Welcome to WebmasterWorld Guest from 184.108.40.206
I hear all the time that i should be listed #3 or 4 so that the client will click on the #1 listing then go back and hit the #2 and so on to compare the prices.
After clicking all 4 Adwords listings for example, the guy may like better the #1 listing so he goes back to Google and clicks again on the #1 ad to place his order costing you twice the CPC amount.
On the other hand, if you are listed #4 he will place the order right away since he had already seen the offers of the #1, #2 and #3 ad.
Many have said that the fact that this guy clicked twice on the #1 ad is bad for you but hey...if he comes back to order...who cares about that 2nd 10 cents click right?
Besides, if you impress him very much, the guy might not go back to Google to click the other ads and buy right away on your site.
In SEO, i heard that the traffic drops 50% from the 1st to the 2nd listing so being listed #1 can't be that bad if you can afford it...right?
I would like your opinion on that because one rolemodel i have has not only placed his ads #1 and #2 but he's even listed himself at the top using Premium ads and I KNOW this guy is successful...
So what do you say about that? Is he throwing money out the window or did he find something here? Btw, he's still there after a few months so he must be making money this way...
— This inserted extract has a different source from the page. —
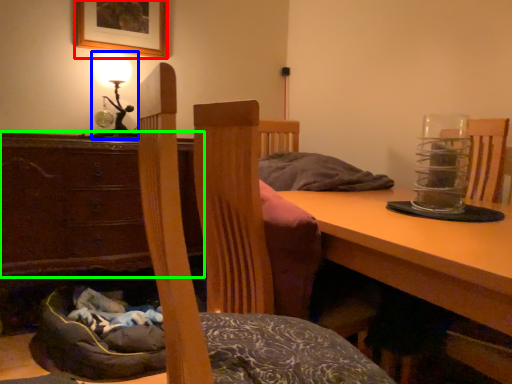
Question: Considering the real-world distances, which object is farthest from picture frame (highlighted by a red box)? table lamp (highlighted by a blue box) or cabinetry (highlighted by a green box)?

Choices:
 (A) table lamp
 (B) cabinetry

Answer: (B)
[edited by: Mtlinfo at 9:56 am (utc) on Mar. 4, 2003]
the adwords click is just an entry point for the visitor to arrive at your site.
concentrate more on converting the visitor into a buyer is all that matters.
as long as its targeted traffic arriving at your site, position should NOT, I repeat NOT have any difference.
conversion is what counts.
Yes i know that conversion is all that matters but let's be serious here, we all know that being listed #50 won't give you many sales.
After all, if you are a pro in marketing and convert good at #50 why would the sales/hits ratio drop when you are listed #1?
Anyway, maybe i answered myself by asking the question but at the #1 position, you should just receive more hists then by being listed #5 or #50 and since you use the same selling techniques, the sales/hits ratio should remain the same and as for that 2nd 10 cent click well, like i said, who cares if the guy comes back to buy.
Just my 2 cents,
One thing to consider is the cost per click differences between #1, 2, 3, 4, etc. I frequently see overall differences of 40 - 60% from the top position to #2 or 3. Sure there is a bit of a drop-off in total clicks, but the conversion rate is very good.
Then I take the money I saved and develop new keyword niches to bid into.
In the end, I generally receive much more traffic at the same amount of advertising dollars than if I had stayed at #1 on fewer keywords.
Another thing to consider is that position #1 probably gets more than its fair share of "errant" clicks - especially on the Adwords partners because the ads are at the top instead of the side. People naturally click on #1 because it is the first one, so it kind of becomes a "test" click for the search results. I think most people who are genuinely looking for product will continue searching by looking at results #2 or 3 or more. And as Shak said, if your site is designed better to convert the traffic, you win.
No, I don't. Part of the problem (or benefit, as I choose to see it) with Adwords is that there is no hard and fast #1, 2, 3 position like Overture. Even when I have been the highest bidder on a certain keyword, my average position comes out something like 1.2 or 1.5.
I also think it is difficult to find exact CPC values because advertiser's budgets differ. For example, you may have one person bidding high but their daily budget is only $10. That would potentially leave a large amount of unsold keyword inventory available at a lesser CPC.
Further muddying the waters is that Adwords (unlike Overture) "rewards" for high clickthrough % by placing you higher. I tend to concentrate on writing good copy that gets better clickthrough than my competitors. It's like getting a free position upgrade.